ReS Futurae (Jun 2023)
Désenchanter l’habitat spatial : environnements artificiels et mondes sans nature dans Aurora (K. S. Robinson), Shangri-La (M. Bablet) et Nos Temps contraires (G. Toriko)
Abstract
The novel Aurora (Kim Stanley Robinson, 2015), the graphic novel Shangri-La (Mathieu Bablet, 2016) and the manga Nos temps contraires (Kimi o Shinasenai tame no Monogatari, Gin Toriko, 2020-2022 [2017-2021 in Japan]) form a corpus using space habitat as a narrative setting. These fictions are a part of narratives and iconography of space habitats defined notably by Gerard K. O’Neill’s essay The High Frontier (1977) illustrated by Donald E. Davis who presented space habitats as utopian places. Through a comparative study of these three fictions, we will show that they are less optimistic about these environments.

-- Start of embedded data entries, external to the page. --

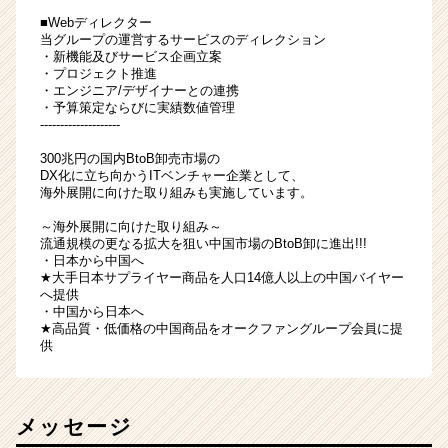
■Webディレクター
当グループの運営するサービスのディレクション
・新機能及びサービス企画立案
・プロジェクト推進
・エンジニア/デザイナーとの連携
・予算策定ならびに実績数値管理
--------------------
300兆円の国内BtoB卸売市場の
DX化に立ち向かうITベンチャー企業として、
海外展開に向けた取り組みも実施しています。
～海外展開に向けた取り組み～
流通規模の更なる拡大を狙い中国市場のBtoB卸に進出!!!
・日本から中国へ
★大手日本サプライヤー商品を人口14億人以上の中国バイヤー
へ提供
・中国から日本へ
★高品質・低価格の中国商品をオークファングループ会員に提
供
メッセージ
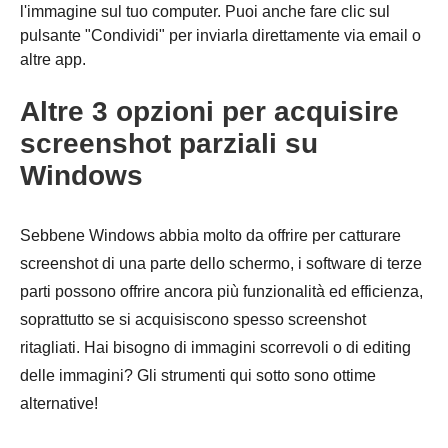
l'immagine sul tuo computer. Puoi anche fare clic sul
pulsante "Condividi" per inviarla direttamente via email o
altre app.
Altre 3 opzioni per acquisire
screenshot parziali su
Windows
Sebbene Windows abbia molto da offrire per catturare
screenshot di una parte dello schermo, i software di terze
parti possono offrire ancora più funzionalità ed efficienza,
soprattutto se si acquisiscono spesso screenshot
ritagliati. Hai bisogno di immagini scorrevoli o di editing
delle immagini? Gli strumenti qui sotto sono ottime
alternative!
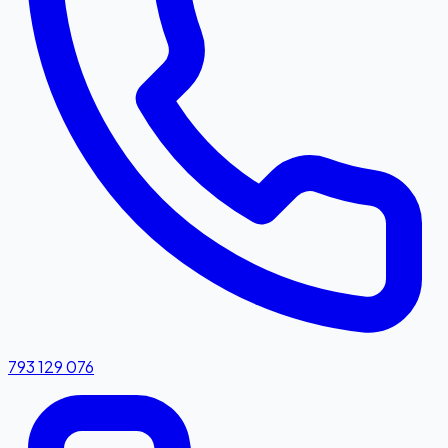
793 129 076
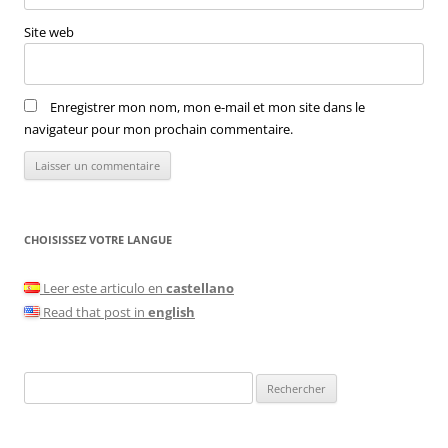
Site web
Enregistrer mon nom, mon e-mail et mon site dans le
navigateur pour mon prochain commentaire.
CHOISISSEZ VOTRE LANGUE
Leer este articulo en
castellano
Read that post in
english
Rechercher :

They all present space habitats no longer as utopian places or as a plan B for the survival of humankind, but as limited environments from which we wish to escape. Aurora depicts an « astropastoral » environment (Brad Tabas, 2021) to interrogate the relationship between humanity and its habitat, whether natural or artificial. Shangri-La and Nos temps contraires depict worlds without nature to accentuate the dystopian setting of these stories. These three fictions also use the « limits aesthetic » (« esthétique des limites ») of the Anthropocene which has been theorized by Tommasio Guariento. It manifests in the corpus through two patterns: the Earth’s contemplation and the return to Earth. Thus, through the space habitat setting, this corpus mainly questions the humanity’s terrestrial condition in an era of ecological anxieties.